米フェイスブックが計画するデジタル通貨「リブラ」に対し、各国の規制当局に懸念の声が広がっている。主要国の金融当局でつくる金融安定理事会(FSB)のトップは25日、厳重な審査や規制を求める書簡を各国首脳に送ったと明らかにした。28~29日に大阪で開く20カ国・地域首脳会議(G20サミット)でも議論になる可能性がある。

FSBのクオールズ議長はG20首脳に宛てた書簡を公表し、「(デジタル通貨が)小口決済の用途で幅広く使われるなら、当局が厳密に審査して、高い基準の規制に従わせる根拠になる」との見解を示した。

クオールズ氏は米連邦準備理事会(FRB)副議長で、金融規制に精通する専門家として知られる。暗号資産(仮想通貨)は現時点では世界の金融安定にとってリスクではないとしつつ、「規制当局の権限から外れたり、国際基準が欠如したりする隙間が生じかねない」と懸念を表明した。「FSBと基準策定機関はリスクを厳重に監視し、必要に応じて追加対応を検討する」と強調した。

英国の金融行為監督機構(FCA)も25日、フェイスブックの計画を精査するため、英財務省やイングランド銀行(中央銀行)と協力していると認めた。ベイリー長官は「我々は国内的、国際的にフェイスブックとこの組織(リブラ)と関わらなければならない。それなしにフェイスブックなどが承認を通り抜けることはない」と語った。

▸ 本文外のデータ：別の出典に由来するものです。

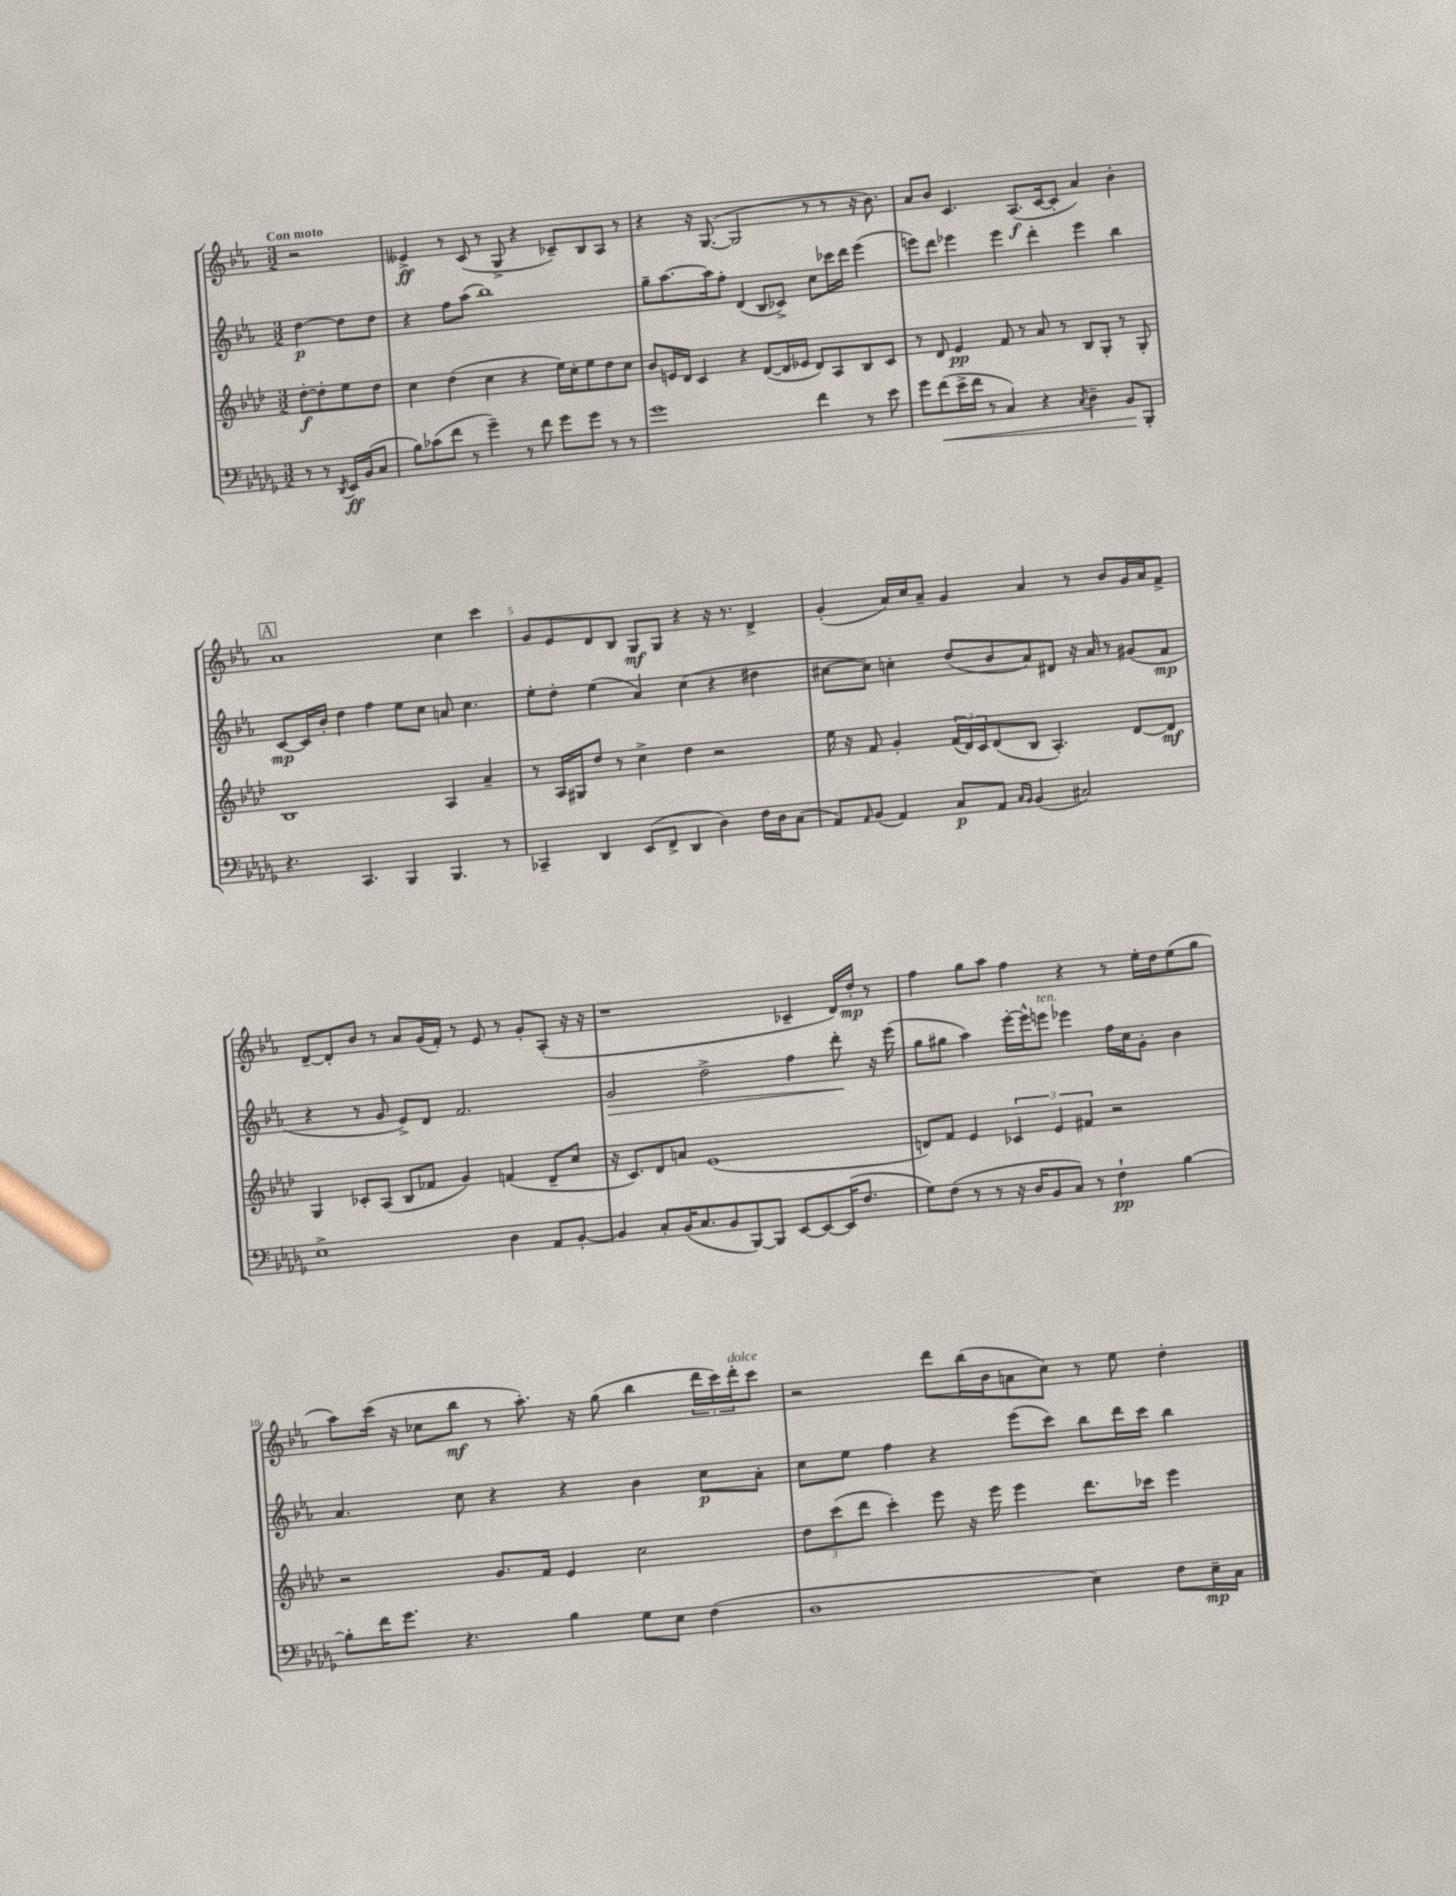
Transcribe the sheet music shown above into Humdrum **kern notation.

**kern	**dynam	**kern	**dynam	**kern	**dynam	**kern	**dynam
*part4	*part4	*part3	*part3	*part2	*part2	*part1	*part1
*staff4	*staff4	*staff3	*staff3	*staff2	*staff2	*staff1	*staff1
*clefF4	*	*clefG2	*	*clefG2	*	*clefG2	*
*k[b-e-a-d-g-]	*	*k[b-e-a-d-]	*	*k[b-e-a-]	*	*k[b-e-a-]	*
*M3/2	*	*M3/2	*	*M3/2	*	*M3/2	*
=	=	=	=	=	=	=	=
!	!	!	!	!	!	!LO:TX:a:B:t=Con moto	!
8r	.	[8dd-'\L	f	[4dd\	p	2r	.
8r	.	8dd-'\]	.	.	.	.	.
8qDD-/	.	.	.	.	.	.	.
16EE-/LL	ff	8ee-\	.	8dd\L]	.	.	.
(16BB-/J	.	.	.	.	.	.	.
8C/J	.	8dd-\J	.	8dd\J	.	.	.
=1	=1	=1	=1	=1	=1	=1	=1
8B-\L)	.	4cc\	.	4r	.	4e--X^/	ff
(8c-X\	.	.	.	.	.	.	.
8f\J	.	(4dd-\	.	8ff\L	.	8r	.
8r	.	.	.	(8aa-\J	.	(8c/	.
4g-~\)	.	4cc\	.	1bb-)	.	8r	.
.	.	.	.	.	.	8G^/	.
8r	.	4r	.	.	.	4r	.
8f\	.	.	.	.	.	.	.
8g-\L	.	16ee-\LL)	.	.	.	8c-X~/L)	.
.	.	16cc'\J	.	.	.	.	.
8g-\J	.	8ee-\	.	.	.	8B-/	.
8r	.	8dd-\	.	.	.	8A-/J	.
8r	.	8cc\J	.	.	.	8r	.
=2	=2	=2	=2	=2	=2	=2	=2
1g-	.	8b-/L	.	8gg~\L	.	4r	.
.	.	16en/L	.	[8.aa-\	.	.	.
.	.	16d-/JJ	.	.	.	.	.
.	.	4c/	.	.	.	16r	.
.	.	.	.	16aa-\k]	.	([8.G/	.
.	.	.	.	8ff'\J	.	.	.
.	.	4r	.	(4d/	.	2G/]	.
.	.	([8d-/L	.	8B-/L	.	.	.
.	.	16d-/L]	.	8c-X^/J)	.	.	.
.	.	16e-X/JJ	.	.	.	.	.
4f\	.	8d-/L)	.	8cc\L	.	8r	.
.	.	8A-/	.	16ccc-X\L	.	8r	.
.	.	.	.	16ddd\JJ	.	.	.
8r	.	8B-/	.	(4eee-\	.	16r	.
.	.	.	.	.	.	8.b-\)	.
8e-\	.	8c/J	.	.	.	.	.
=3	=3	=3	=3	=3	=3	=3	=3
8g-\L	.	8r	.	8eeen\L)	.	8a-/L	.
!	!LO:HP:b	!	!	!	!	!	!
(8f\	<	8d-/	.	8ddd\J	.	8b-/J	.
16e-^\L	.	4e-/	pp	4eee-X\	.	4.c/	.
16f\JJ	.	.	.	.	.	.	.
8r	.	.	.	.	.	.	.
4C/)	.	8f/	.	4eee-\	.	.	.
.	.	8r	.	.	.	(8.A-/L	f
4r	.	8a-/	.	4ddd'\	.	.	.
.	.	.	.	.	.	[16c/k	.
.	.	8r	.	.	.	8c'/J]	.
8qC/	.	.	.	.	.	.	.
4D-~\	.	8B-/L	.	4eee-\	.	4a-/)	.
.	.	8G'/J	.	.	.	.	.
8BB-/L	.	8r	.	4bb-\	.	4b-'\	.
8BBB-'/J	[	8G'/	.	.	.	.	.
!!LO:LB:g=z
!!LO:REH:place=s1:t=A
=4	=4	=4	=4	=4	=4	=4	=4
4.r	.	1B-	.	[8c/L	mp	1a-	.
.	.	.	.	16c/L]	.	.	.
.	.	.	.	16b-'/JJ	.	.	.
.	.	.	.	4dd\	.	.	.
4.CC/	.	.	.	.	.	.	.
.	.	.	.	4ff\	.	.	.
4BBB-/	.	.	.	8ee-\L	.	.	.
.	.	.	.	8cc\J	.	.	.
4.BBB-/	.	4A-/	.	8an/	.	4cc\	.
.	.	.	.	4.cc\	.	.	.
.	.	4a-~/	.	.	.	4ccc\	.
8r	.	.	.	.	.	.	.
=5	=5	=5	=5	=5	=5	=5	=5
4CC-X~/	.	8r	.	8ee-'\L	.	8g/L	.
.	.	16A-/LL	.	8dd'\J	.	8e-/	.
.	.	16G#X/J	.	.	.	.	.
4DD-/	.	8dd-/J	.	(4ee-\	.	8d/	.
.	.	8r	.	.	.	8B-/J	.
(8EE-/L	.	4cc^\	.	4a-/)	.	8G/L	mf
8FF^/J	.	.	.	.	.	8G/J	.
4DD-/	.	4dd-\	.	(4cc\	.	4r	.
4D-\)	.	2r	.	4r	.	16r	.
.	.	.	.	.	.	8.r	.
16F\LL	.	.	.	4dd#X\	.	4d^/	.
16D-\J	.	.	.	.	.	.	.
(8C\J	.	.	.	.	.	.	.
=6	=6	=6	=6	=6	=6	=6	=6
8AA-/L)	.	16ee-\	.	[8cc#X\L	.	(4g'/	.
.	.	16r	.	.	.	.	.
16qqAA-/	.	.	.	.	.	.	.
(8BB-/J	.	8f/	.	8cc#\J])	.	.	.
4AA-/)	.	4g'/	.	4ccn'\	.	16a-/LL)	.
.	.	.	.	.	.	16cc/J	.
.	.	.	.	.	.	8a-~/J	.
8C/L	p	(24f/LL	.	(8dd/L	.	4g/	.
.	.	24d-/)	.	.	.	.	.
.	.	24c/J	.	.	.	.	.
8AA-/J	.	(8d-/	.	8b-/	.	.	.
16qqC/LL	.	.	.	.	.	.	.
16qqBB-/JJ	.	.	.	.	.	.	.
(4BB-/	.	8B-/J	.	8a-/)	.	4a-/	.
.	.	4.A-'/)	.	8d#X/J	.	.	.
2C#X/)	.	.	.	16r	.	8r	.
.	.	.	.	16a-/	.	.	.
.	.	.	.	8r	.	8b-/L	.
.	.	[8d-/L	.	(8g#X/L	.	16g/L	.
.	.	.	.	.	.	16a-/J	.
.	.	8d-/J]	mf	8f/J	mp	8f^/J	.
!!LO:LB:g=z
=7	=7	=7	=7	=7	=7	=7	=7
1E-^	.	4G/	.	4r	.	[8d~/L	.
.	.	.	.	.	.	8d'/]	.
.	.	8c-X'/L	.	8r	.	8b-/J	.
.	.	(8A-/J	.	8g/	.	8r	.
.	.	8B-/L	.	8e-^/L)	.	8a-/L	.
.	.	8f-X/J	.	8d/J	.	(16g/L	.
.	.	.	.	.	.	16f'/JJ)	.
.	.	4g/)	.	2.f/	.	8r	.
.	.	.	.	.	.	8e-/	.
4D-\	.	(4fn/	.	.	.	8r	.
.	.	.	.	.	.	8g'/L	.
8AA-/L	.	8d-~/L	.	.	.	(8A-'/J	.
[8BB-'/J	.	8cc/J	.	.	.	16r	.
.	.	.	.	.	.	16r	.
=8	=8	=8	=8	=8	=8	=8	=8
!	!	!	!	!	!LO:HP:b	!	!
4BB-/]	.	16r	.	2g/	>	1r	.
.	.	8.c/L)	.	.	.	.	.
8C'/L	.	8d-/	.	.	.	.	.
(16BB-/K	.	8an/J	.	.	.	.	.
8.C/	.	.	.	.	.	.	.
.	.	(1e-	.	2dd^\	.	.	.
8BB-/	.	.	.	.	.	.	.
[8BBB-/)	.	.	.	.	.	.	.
8BBB-/J]	.	.	.	.	.	.	.
[8EE-/L	.	.	.	4ff\	.	4c-X~/	.
8EE-/_	.	.	.	.	.	.	.
(16EE-/K]	.	.	.	8ddd'\	.	16d/LL)	.
8.F/J	.	.	.	.	.	16dd'/JJ	mp
.	.	.	.	16r	]	8r	.
.	.	.	.	(16eee-\	.	.	.
=9	=9	=9	=9	=9	=9	=9	=9
8G-\L)	.	8dn/L)	.	8gg\L	.	4ff\	.
(8F\J	.	8f/J	.	8gg#X\J	.	.	.
8r	.	4e-/	.	4aa-\)	.	8gg\L	.
8r	.	.	.	.	.	8aa-\J	.
16r	.	6c-X/	.	[16eee-'\LL	.	4ff\	.
16D-/KL	.	.	.	16eee-^^\J]	.	.	.
!	!	!	!	!LO:TX:a:i:t=ten.	!	!	!
8BB-/	.	.	.	8eeen\J	.	.	.
.	.	6e-/	.	.	.	.	.
8C/J)	.	.	.	4eee-X\	.	4r	.
.	.	6f#X/	.	.	.	.	.
8r	.	.	.	.	.	.	.
4F`\	pp	2r	.	16ff\LL	.	8r	.
.	.	.	.	16cc\J	.	.	.
.	.	.	.	8g'\J	.	16ee-'\LL	.
.	.	.	.	.	.	16dd\J	.
[4B-\	.	.	.	4b-\	.	(8ee-\	.
.	.	.	.	.	.	8gg\J	.
!!LO:LB:g=z
=10	=10	=10	=10	=10	=10	=10	=10
8B-'\L]	.	2r	.	4.a-/	.	8aa-\L)	.
16f\K	.	.	.	.	.	(16ccc\Jk	.
8.g-\J	.	.	.	.	.	16r	.
.	.	.	.	.	.	8cc-X\L	.
4.r	.	.	.	8cc\	.	8bb-\J	mf
.	.	8.g/L	.	4r	.	8r	.
.	.	.	.	.	.	8.aa-'\)	.
.	.	16f/Jk	.	.	.	.	.
4B-\	.	4e-/	.	4r	.	.	.
.	.	.	.	.	.	16r	.
.	.	.	.	.	.	(8gg\	.
8G-\L	.	2cc\	.	4b-\	.	4bb-\	.
8E-\J	.	.	.	.	.	.	.
(4F\	.	.	.	8cc\L	p	24ddd\LL	.
.	.	.	.	.	.	24ccc\)	.
!	!	!	!	!	!	!LO:TX:a:i:t=dolce	!
.	.	.	.	.	.	24ddd'\J	.
.	.	.	.	8a-'\J	.	8ccc\J	.
=11	=11	=11	=11	=11	=11	=11	=11
1D-	.	12dd-\L	.	8cc\L	.	2r	.
.	.	(12ccc\	.	.	.	.	.
.	.	.	.	8ee-\J	.	.	.
.	.	12ddd-\J	.	.	.	.	.
.	.	4ccc'\)	.	4ff\	.	.	.
.	.	8eee-\	.	4r	.	8ddd\L	.
.	.	16r	.	.	.	(16bb-\L	.
.	.	16eee-\	.	.	.	16b-\J	.
.	.	4eee-\	.	(8eee-\L	.	8an\	.
.	.	.	.	8ccc\J)	.	8cc\J)	.
4E-\)	.	8.ddd-\L	.	8bb-\L	.	8r	.
.	.	.	.	16ddd\L	.	8ee-\	.
.	.	16ccc-X\Jk	.	16ccc\JJ	.	.	.
8F\L	.	4eee-\	.	4bb-\	.	4dd'\	.
16E-~\L	mp	.	.	.	.	.	.
16C\JJ	.	.	.	.	.	.	.
==	==	==	==	==	==	==	==
*-	*-	*-	*-	*-	*-	*-	*-
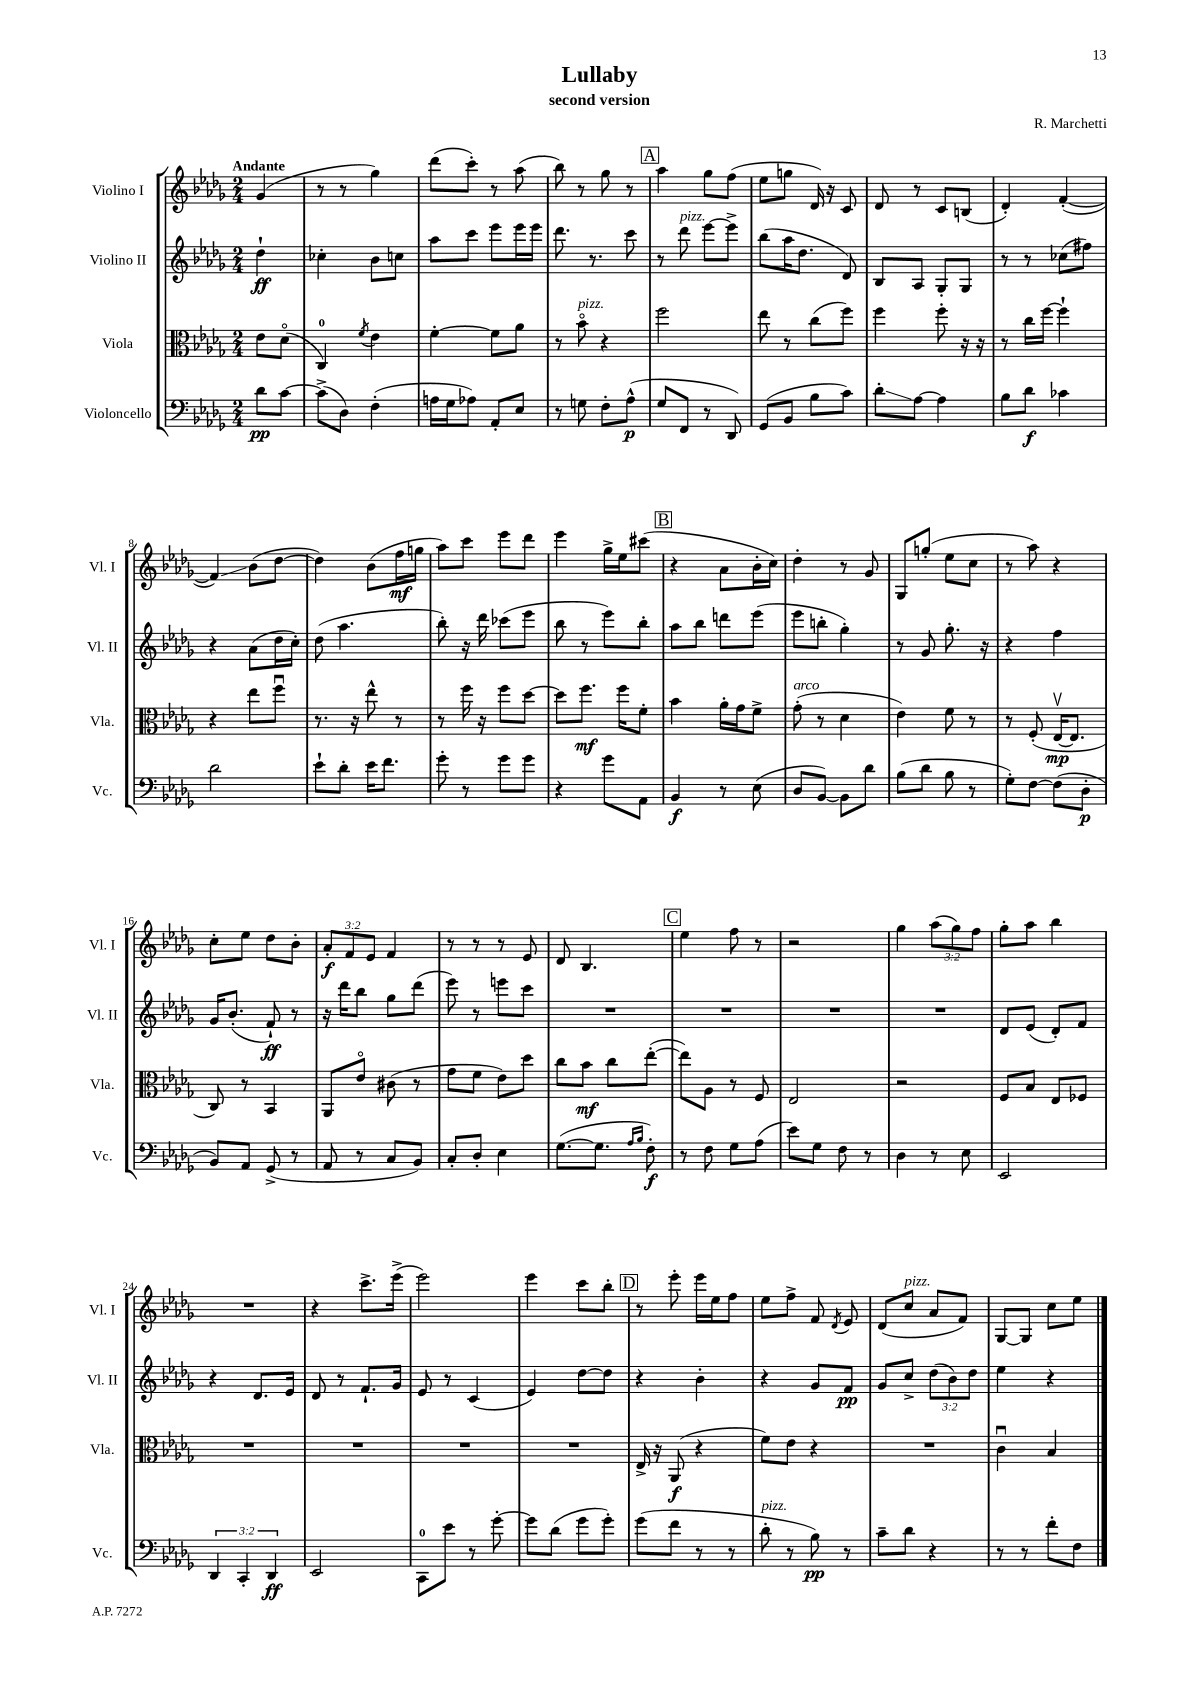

リブラを巡っては主要国・地域の中央銀行が加盟する国際決済銀行(BIS)が23日、巨大IT(情報技術)企業が提供する金融サービスは「新たな難問」をもたらしかねないと警鐘を鳴らすリポートを公表したばかりだ。IT企業が豊富なデータをもとに決済や融資といった分野に進出しており、利用者の裾野の広さから「金融界に急速な変化」をもたらす可能性があると指摘した。

リブラは世界27億人に上るフェイスブックのユーザーを潜在的な顧客基盤に抱え、国境を越えた個人間の送金やネット上の支払いなどへの利用が期待されている。一方、資金洗浄防止や消費者保護の観点から、既存金融機関と同様に規制をかける必要があるとの指摘も少なくない。